In the opening scene of The Group, Harold Petersen and Kay Strong wed in an unconventional ceremony. Kay's Vassar friends are slightly amused, slightly wary, mostly supportive. They had not expected for Kay to get married first and did not believe her when she told them Harold proposed. They feel shame at having doubted their friend and admit that envy may have contributed to their doubt. Kay has "achieved" marriage where they have not. Neither Jaffe nor McCarthy sugarcoat the fact that a woman's career is a distraction until an appropriate husband presents himself. The wedding is the highpoint of Kay and Harold's relationship. It quickly deteriorates and Kay suffers terribly while Harold suffers guilt alone.
Following an argument, Harold commits Kay to a mental hospital, knowing she will be trapped there until he releases her. The next day he returns to the hospital, apologizes, and offers to let her return home. Kay, a writer, convinces herself to stay another night to gather information for an article. As Harold leaves, Kay realizes she has done exactly what Harold wanted her to do. Kay's moment of realization is chilling. She suffers a breakdown and remains in the mental hospital for a long time before being sent back to her parents. The Group ends with the Vassar classmates reassembled for Kay's funeral. Kay's death is almost certainly suicide.
Kay's bleak end demonstrates that marriage is only an accomplishment insofar as it ends the tragedy of singledom. Jaffe and McCarthy do not proffer the illusion of choice or freedom. They recognize that for their heroines there is no such thing as winning because the game is fixed against them from the outset.

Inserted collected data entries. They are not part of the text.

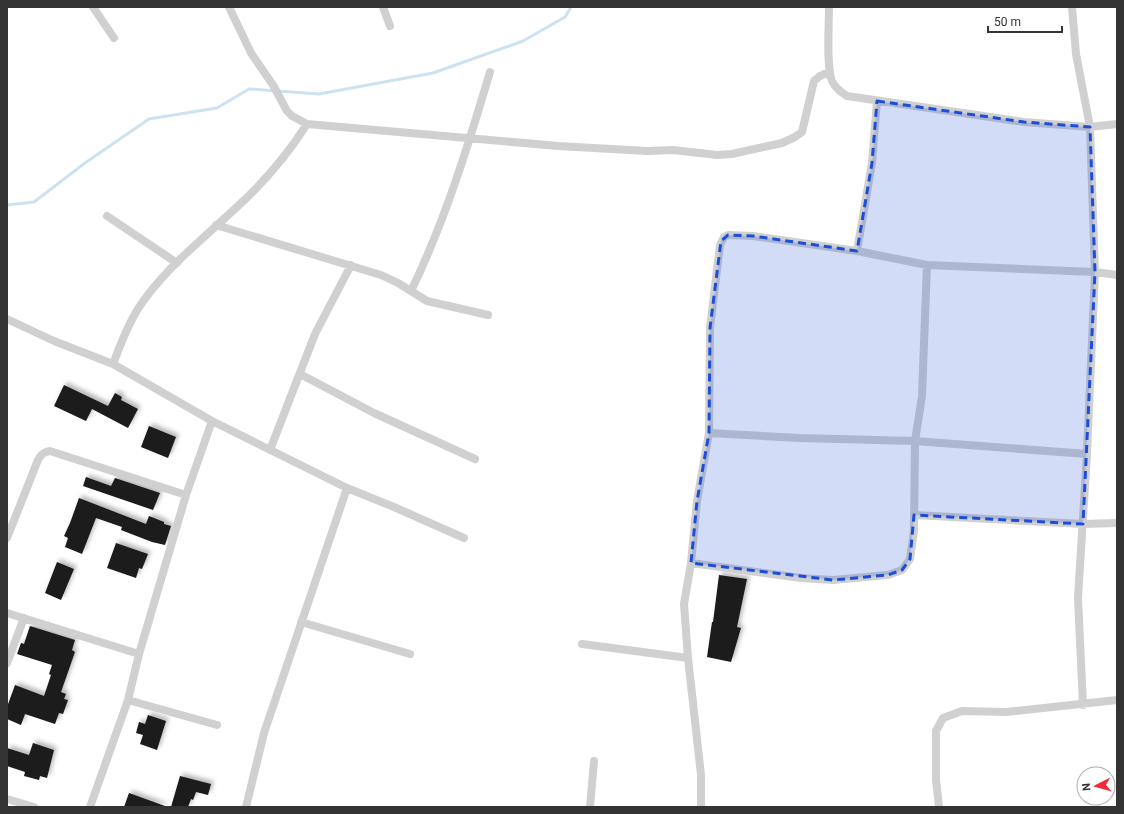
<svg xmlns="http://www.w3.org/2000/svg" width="1124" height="814" viewBox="0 0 1124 814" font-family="Roboto,sans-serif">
  <defs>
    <filter id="shadow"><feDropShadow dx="3" dy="-3" stdDeviation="2" flood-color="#0004"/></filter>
  </defs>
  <rect width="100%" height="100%" fill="#fff"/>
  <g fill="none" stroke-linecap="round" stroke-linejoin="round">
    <path stroke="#cce2f0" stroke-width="3" d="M 7,205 L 34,202 L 85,163 L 149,119 L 217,108 L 249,89 L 319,94 L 433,73 L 523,41 L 565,17 L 571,7"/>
  </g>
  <path fill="#1a1a1a" filter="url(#shadow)" d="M 64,385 L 108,406 L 115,393 L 122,397 L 121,400 L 138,409 L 128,428 L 92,409 L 86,421 L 54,406 Z
    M 149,426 L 176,437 L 168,458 L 141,447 Z
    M 86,477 L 111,486 L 115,478 L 160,493 L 153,510 L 83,486 Z
    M 79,498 L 146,524 L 149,516 L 164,522 L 164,524 L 171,526 L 165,545 L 152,542 L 121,530 L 122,527 L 96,518 L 82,554 L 65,547 L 68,538 L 64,536 L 70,523 Z
    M 116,543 L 148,554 L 142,569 L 139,568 L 136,578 L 107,568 Z
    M 57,562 L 74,569 L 61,600 L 45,593 Z
    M 719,575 L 747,579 L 737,627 L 741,628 L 731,662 L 707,657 L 712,622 L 713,622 Z
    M 30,626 L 75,640 L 72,650 L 75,652 L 61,692 L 66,694 L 64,699 L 68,700 L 63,714 L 59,713 L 55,724 L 25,714 L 21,725 L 7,719 L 7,707 L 15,685 L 44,696 L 51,675 L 49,674 L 52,665 L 17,654 L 21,643 L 24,644 Z
    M 148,715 L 166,721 L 157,750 L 140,744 L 143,735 L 136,733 L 139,722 L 145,724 Z
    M 33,743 L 54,750 L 47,778 L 40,776 L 39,780 L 24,776 L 25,772 L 7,766 L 7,748 L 29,755 Z
    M 180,776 L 211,784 L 208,795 L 196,792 L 193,800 L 191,799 L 188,807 L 171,807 Z
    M 129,793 L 165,806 L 165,807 L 124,807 Z"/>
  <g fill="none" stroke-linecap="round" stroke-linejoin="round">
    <path stroke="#d0d0d0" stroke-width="8" d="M 93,7 L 114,38
      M 229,7 L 251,53 L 273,85 L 287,111 L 292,116 L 307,124
      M 383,7 L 390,26
      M 829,7 C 829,25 826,66 832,81 C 835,88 841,92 847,96 L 1024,122 L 1090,127 L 1117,124
      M 1072,7 L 1076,54 L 1090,127 L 1095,272 L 1087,454 L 1078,598 L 1083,705
      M 107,216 L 177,263
      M 216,225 L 381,275 L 398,283 L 427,301 L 488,315
      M 857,251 L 872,163 L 877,101
      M 411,291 C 445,221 468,146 490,72
      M 7,319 L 54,341 L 113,364 L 212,421 L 347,488 L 394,507 L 464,538
      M 113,364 C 122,341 131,316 147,296 C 173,262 207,235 238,206 C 264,182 288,154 307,124 L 558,146 L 647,151 L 673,150 L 717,155 L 732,154 L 782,143 L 795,137 L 802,132 L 814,81 L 820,76 L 829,72
      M 300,374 L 374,413 L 475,459
      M 709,433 L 799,438 L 915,441 L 1087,454
      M 270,450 L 315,334 L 351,265
      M 914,515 L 1083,524 L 1117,523
      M 7,538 L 38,460 C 41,454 44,452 50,451 L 186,495
      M 691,563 L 801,578 L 833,580 L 888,575 L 902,570 L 910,559 L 914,531 L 915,441 L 922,396 L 927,265
      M 7,613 L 139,654
      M 301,622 L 410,654
      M 582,644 L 688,658
      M 7,663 L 24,618
      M 128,700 L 217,725
      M 7,799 L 34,807
      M 90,807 L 128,700 L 139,654 L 186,495 L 212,421
      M 246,807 L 264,733 L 347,488
      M 590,807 L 594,761
      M 701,807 L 701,775 L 688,658 L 684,604 L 691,563 L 697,501 L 709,433 L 710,328 L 720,245 L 724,237 L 728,235 L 753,236 L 857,251 L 927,265 L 1095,272 L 1117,275
      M 939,807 L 936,780 L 936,731 L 943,718 L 962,711 L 1006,712 L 1117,700"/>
  </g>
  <path fill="#1d4ed8" fill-opacity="0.2" stroke="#1d4ed8" stroke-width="3" stroke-dasharray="8 5" stroke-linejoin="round" d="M 877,101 L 1024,122 L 1090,127 L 1095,272 L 1083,524 L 914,515 L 910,559 L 902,570 L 888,575 L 833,580 L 691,563 L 697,501 L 709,433 L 710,328 L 721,241 L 728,235 L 753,236 L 857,251 L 872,163 Z"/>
  <rect width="1124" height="814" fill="none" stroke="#333333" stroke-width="16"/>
  <g transform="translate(1096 786) rotate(264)"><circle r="19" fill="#ffffff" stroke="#adadad"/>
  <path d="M0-3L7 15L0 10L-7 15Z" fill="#f42a37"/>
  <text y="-6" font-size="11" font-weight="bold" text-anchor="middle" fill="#333333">N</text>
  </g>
  <path d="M988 26v6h74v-6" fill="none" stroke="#333333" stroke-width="2"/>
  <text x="994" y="26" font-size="12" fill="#333333" stroke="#ffffff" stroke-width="3" paint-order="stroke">50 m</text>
</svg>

Caroline Bender dates selectively, guards her heart, yet is undone by an ex-fiancé despite all of her precautions. The Best of Everything ends with Caroline jetting off to Las Vegas on a whim with a male acquaintance following an unsuccessful attempt to get back together with her ex. There's no reason to think that Caroline will be happy with this new man or that the impromptu decision was anything but reckless -- but moving onto the next thing is Caroline's best option. Her agency is limited and her choices are limited. Whatever options are presented to her will be tethered to some man who may or may not marry her.

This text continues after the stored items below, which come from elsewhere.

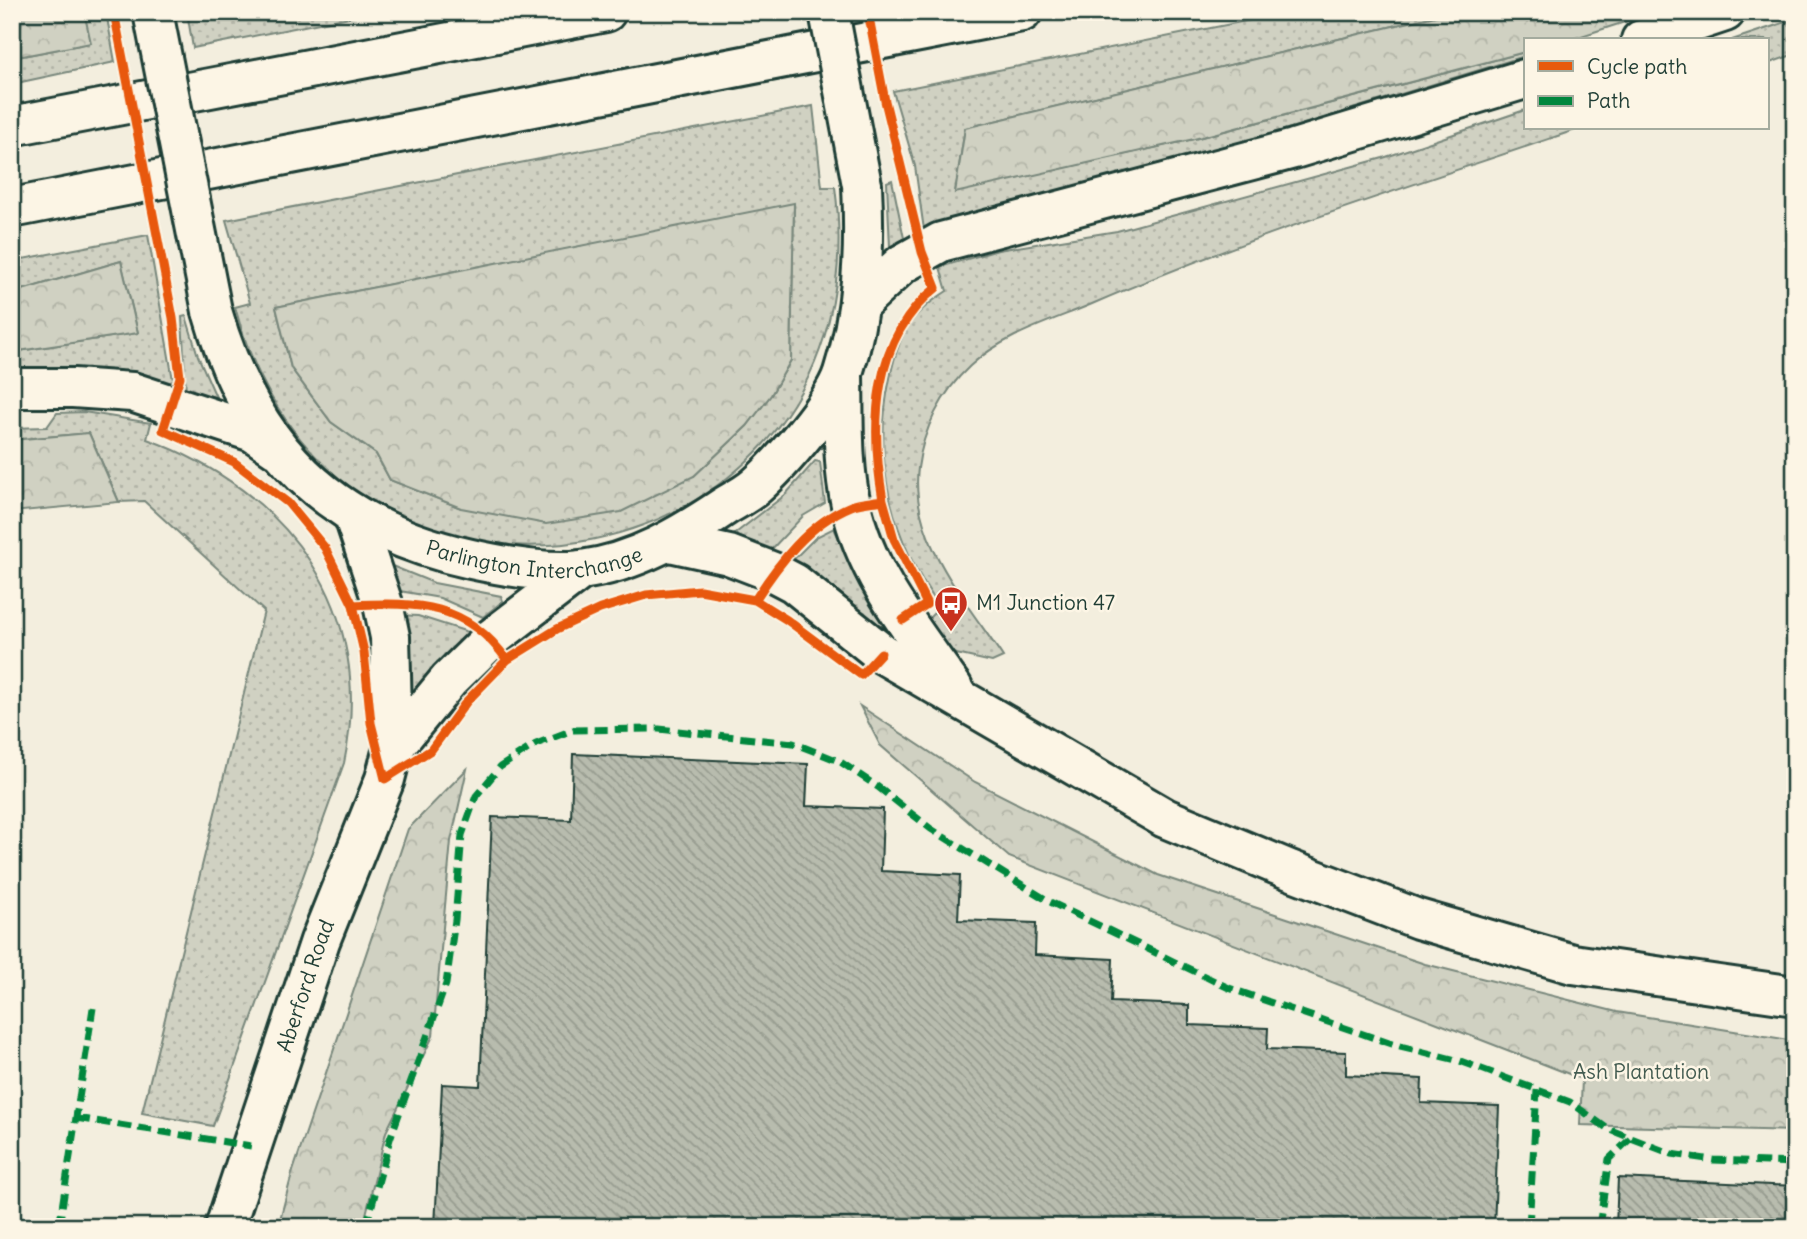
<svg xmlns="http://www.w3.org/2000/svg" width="1807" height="1239" font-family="Delius,sans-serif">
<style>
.grass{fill:url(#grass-dots);stroke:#78877b;stroke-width:2;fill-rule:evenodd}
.forest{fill:url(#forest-crowns);stroke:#78877b;stroke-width:2}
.building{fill:url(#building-back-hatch);stroke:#1f3d34;stroke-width:2}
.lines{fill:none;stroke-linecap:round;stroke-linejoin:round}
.primary-casing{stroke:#1f3d34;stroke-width:44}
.highway-casing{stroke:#1f3d34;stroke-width:44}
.primary{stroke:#fcf5e5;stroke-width:38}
.highway{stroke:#fcf5e5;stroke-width:38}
.primary-bridge-casing{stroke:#1f3d34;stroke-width:44;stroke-linecap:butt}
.primary-bridge{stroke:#fcf5e5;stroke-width:38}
.quiet{stroke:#00873e;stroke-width:7;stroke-dasharray:14 7;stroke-linecap:butt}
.cycleway-casing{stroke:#fcf5e5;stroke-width:13}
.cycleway{stroke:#e8590c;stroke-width:9}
.labels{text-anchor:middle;stroke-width:5;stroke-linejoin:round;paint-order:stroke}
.street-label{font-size:21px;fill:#1f3d34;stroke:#fcf5e5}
.poi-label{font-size:21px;fill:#1f3d34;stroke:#fcf5e5;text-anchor:start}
.park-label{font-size:21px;fill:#425b50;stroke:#fcf5e5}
</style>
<defs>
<pattern id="grass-dots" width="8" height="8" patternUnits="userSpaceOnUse" patternTransform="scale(1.75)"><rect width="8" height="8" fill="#d0d1c2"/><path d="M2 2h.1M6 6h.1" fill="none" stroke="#b2b4a7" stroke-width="1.8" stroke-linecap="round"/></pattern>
<pattern id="forest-crowns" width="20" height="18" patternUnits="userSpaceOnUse" patternTransform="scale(1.75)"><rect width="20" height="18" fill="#d0d1c2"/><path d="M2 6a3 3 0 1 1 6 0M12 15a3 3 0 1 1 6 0" fill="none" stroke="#b2b4a7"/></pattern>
<pattern id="building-back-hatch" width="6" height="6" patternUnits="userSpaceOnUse" patternTransform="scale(1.75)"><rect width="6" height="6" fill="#b8bcae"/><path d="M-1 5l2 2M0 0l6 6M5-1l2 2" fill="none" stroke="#959a8e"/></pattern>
</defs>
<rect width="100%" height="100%" fill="#f3eede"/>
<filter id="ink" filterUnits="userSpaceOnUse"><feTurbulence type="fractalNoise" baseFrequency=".0143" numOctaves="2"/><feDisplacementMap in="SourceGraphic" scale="14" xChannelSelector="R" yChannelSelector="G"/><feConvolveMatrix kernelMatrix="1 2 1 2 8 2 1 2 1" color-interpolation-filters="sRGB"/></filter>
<g filter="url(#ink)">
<path class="grass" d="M 84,12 L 106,12 L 115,62 L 12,84 L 12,58 L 90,43 Z
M 187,12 L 375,12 L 193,48 Z
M 1291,12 L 1452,12 L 965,128 L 955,192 L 1194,139 L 1525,52 L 1525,56 L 1271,134 L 924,230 L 915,166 L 893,91 Z
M 1795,19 L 1795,54 L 1767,64 L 1767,40 L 1732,40 Z
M 813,106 L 822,187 L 835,187 C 888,583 336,691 235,307 L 250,303 L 226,220 ZM 794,204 L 791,360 L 771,395 L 747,426 L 694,476 L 461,508 L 390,480 L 376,454 L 331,422 L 291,368 L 276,307 Z
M 1525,110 L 1525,128 L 1581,128 C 1418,184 1251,235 1092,304 C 1052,321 1003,335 970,366 C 941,393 923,430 918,468 C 909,539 967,602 1003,657 L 992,662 L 952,653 L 925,622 L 940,607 C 891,539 872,461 890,378 C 894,357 900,335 914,318 C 923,307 935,299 947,291 L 940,267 L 998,250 L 1117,231 L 1383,158 Z
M 892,180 L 905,243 L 896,249 L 890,247 L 887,182 Z
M 148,235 L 173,380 L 168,388 L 12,380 L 12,352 L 138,333 L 121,261 L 12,293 L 12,261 Z
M 186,316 L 198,356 L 216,397 L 214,402 L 186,394 L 182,317 Z
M 84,412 L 151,423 L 147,439 C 289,491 377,609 344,763 L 213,1126 L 142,1113 L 264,611 L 144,501 L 119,502 L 89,433 L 12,440 L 12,428 L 47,427 L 57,413 Z
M 815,461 L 820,462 L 825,503 L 803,516 L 768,553 L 732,541 L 732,536 L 785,495 Z
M 834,528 L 866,596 L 912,656 L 789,564 L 816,537 Z
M 392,566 L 434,583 L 501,596 L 503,601 L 483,617 L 440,598 L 394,590 L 388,569 Z
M 399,615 L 418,616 L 468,632 L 436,668 L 410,707 Z"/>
<path class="forest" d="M 12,12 L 84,12 L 91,43 L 12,58 Z
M 1452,12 L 1656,12 L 1569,40 L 1525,40 L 1525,52 L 1194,139 L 955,193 L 965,128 Z
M 794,203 L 791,360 L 771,395 L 747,426 L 694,476 L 621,512 L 546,524 L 461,508 L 390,480 L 376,454 L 331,422 L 291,368 L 276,307 Z
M 121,261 L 138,333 L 12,352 L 12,293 Z
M 89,433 L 119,502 L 12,512 L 12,440 Z
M 860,706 L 975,782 L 1158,875 L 1425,964 L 1617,1012 L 1795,1041 L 1795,1131 L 1580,1125 L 1582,1079 L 1009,857 L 880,745 Z
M 467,769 L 451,841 L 433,1036 L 386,1132 L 363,1227 L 278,1227 L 292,1174 L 408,829 Z"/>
<path class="building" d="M 573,754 L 808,764 L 806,806 L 883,809 L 881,871 L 960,875 L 958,920 L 1036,923 L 1035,955 L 1113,959 L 1111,1002 L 1189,1005 L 1189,1025 L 1268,1028 L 1267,1049 L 1346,1052 L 1346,1075 L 1422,1079 L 1421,1103 L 1499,1106 L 1494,1227 L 435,1227 L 442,1084 L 480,1086 L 492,817 L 571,820 Z
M 1618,1178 L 1795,1186 L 1795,1227 L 1616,1227 Z"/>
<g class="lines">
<g class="primary-casing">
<g id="primary">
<path id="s1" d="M 212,311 C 251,449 330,528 471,559 C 503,566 549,574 581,570 C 635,563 682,535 725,506 C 735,500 747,494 756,486 C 781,464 833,404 843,373 C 863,312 865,249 862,185"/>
<path d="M 843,376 C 844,419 842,464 851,505 C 866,575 913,631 953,688"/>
<path d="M 670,542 L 729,555 L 773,572 L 794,583 L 881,653 L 1165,818 L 1290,870 L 1418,919 L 1573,964 L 1795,996"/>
<path d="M 393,748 L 449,680 L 492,638 L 581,570"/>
<path id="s2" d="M 225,1227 L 320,941 L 385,779 L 393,748 L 390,637 L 383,604 L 354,517"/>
</g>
</g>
<g class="highway-casing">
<path id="highway" d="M 1641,40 L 1725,12
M 12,126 L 606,12
M 12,208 L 1022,12
M 860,303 L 902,264 L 941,242 L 1294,149 L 1525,79
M 12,388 L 73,388 L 132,392 L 253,432 L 278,449"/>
</g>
<use href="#primary" class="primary"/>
<use href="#highway" class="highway"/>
<g class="primary-bridge-casing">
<path id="primary-bridge" d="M 153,12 L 212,311
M 829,12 L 862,185"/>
</g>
<use href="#primary-bridge" class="primary-bridge"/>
<path class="quiet" d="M 76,1118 L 251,1146
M 59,1227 L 93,1008
M 366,1227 L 390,1139 L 446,984 L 455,920 L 462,835 L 476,796 L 500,767 L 536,744 L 573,730 L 659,729 L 793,743 L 839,761 L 878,787 L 931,829 L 1050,902 L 1229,988 L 1392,1044 L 1460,1061 L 1570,1102 L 1608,1129 L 1672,1154 L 1713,1160 L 1795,1163
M 1529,1227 L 1537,1090
M 1599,1227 L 1609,1159 L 1630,1139"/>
<g class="cycleway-casing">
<path id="cycleway" d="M 114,12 L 173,318 L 180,377 L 163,430 L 234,462 L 288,503 L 325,548 L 353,605 L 364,652 L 371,723 L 385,779 L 431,750 L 467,701 L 507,660 L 557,629 L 600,609 L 646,595 L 700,590 L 755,600 C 778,564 809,523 851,506 C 861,502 873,502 883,500 C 870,426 872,338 936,288 L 922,252 L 885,101 L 868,12
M 883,500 L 894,539 L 927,604 L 903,620
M 755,600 L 787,620 L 861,675 L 881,653
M 353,605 C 418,602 467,603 507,660"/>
</g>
<use href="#cycleway" class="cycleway"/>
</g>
</g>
<defs>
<g id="bus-pin" transform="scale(1.75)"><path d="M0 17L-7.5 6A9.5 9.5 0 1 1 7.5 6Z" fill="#c8321e" stroke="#fcf5e5"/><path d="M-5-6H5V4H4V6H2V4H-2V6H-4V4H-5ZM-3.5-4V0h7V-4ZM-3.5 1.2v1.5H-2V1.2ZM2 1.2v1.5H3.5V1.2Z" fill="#fff"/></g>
</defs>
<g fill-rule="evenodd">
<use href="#bus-pin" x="951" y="603"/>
</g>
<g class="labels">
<g class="street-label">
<text dy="7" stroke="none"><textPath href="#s1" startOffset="444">Parlington Interchange</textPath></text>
<text dy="7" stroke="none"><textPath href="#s2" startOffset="254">Aberford Road</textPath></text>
</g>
<g class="poi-label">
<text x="976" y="610">M1 Junction 47</text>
</g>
<g class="park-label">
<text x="1641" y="1079">Ash Plantation</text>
</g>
</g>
<rect width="1807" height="1239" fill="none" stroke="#fcf5e5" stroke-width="42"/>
<rect x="21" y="21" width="1765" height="1197" fill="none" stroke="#1f3d34" stroke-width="2.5" filter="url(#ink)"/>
<rect x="1524" y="38" width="245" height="91" fill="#fcf5e5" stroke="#a4ab9e" stroke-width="2"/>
<rect x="1538" y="61" width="35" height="10" fill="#e8590c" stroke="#a4ab9e" stroke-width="2"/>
<text x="1587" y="74" font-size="21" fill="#1f3d34">Cycle path</text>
<rect x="1538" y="96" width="35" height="10" fill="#00873e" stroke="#a4ab9e" stroke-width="2"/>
<text x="1587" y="108" font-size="21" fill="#1f3d34">Path</text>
</svg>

Caroline accepts her plight even though she will never understand how her ex-fiancé could have left her for another woman (whom he ends up being miserable with). She does not try to reconcile the irreconcilable. The foolishness of trying to do so is Harold Petersen's fate. Harold knows what he has done -- he has exercised his masculine freedoms and effectively ended Kay's life. But he cannot reconcile his actions with his image of himself and insists on blaming someone else. He lashes out at Lakey -- the "ice queen" and leader of the titular group of Vassar girls. Lakey recently revealed she is a lesbian and Harold uses this information to appease his own conscience. He decides that Lakey ruined Kay and all of the group back in college and their unhappy lives can be attributed to Lakey's depraved influence. Lakey does not contradict his ravings.
For all of the misery that plays out, The Group and The Best of Everything do not feel defeatist. They feel survivalist. McCarthy and Jaffe traverse sinister, cynical, and eerie territory frequently. Caroline and Lakey teach us that the only way to carry on is to keep moving. Their friends who become hung up on one man or on the idea of marriage stagnate and wither. Caroline and Lakey's relative freedom is a freedom from self-delusion.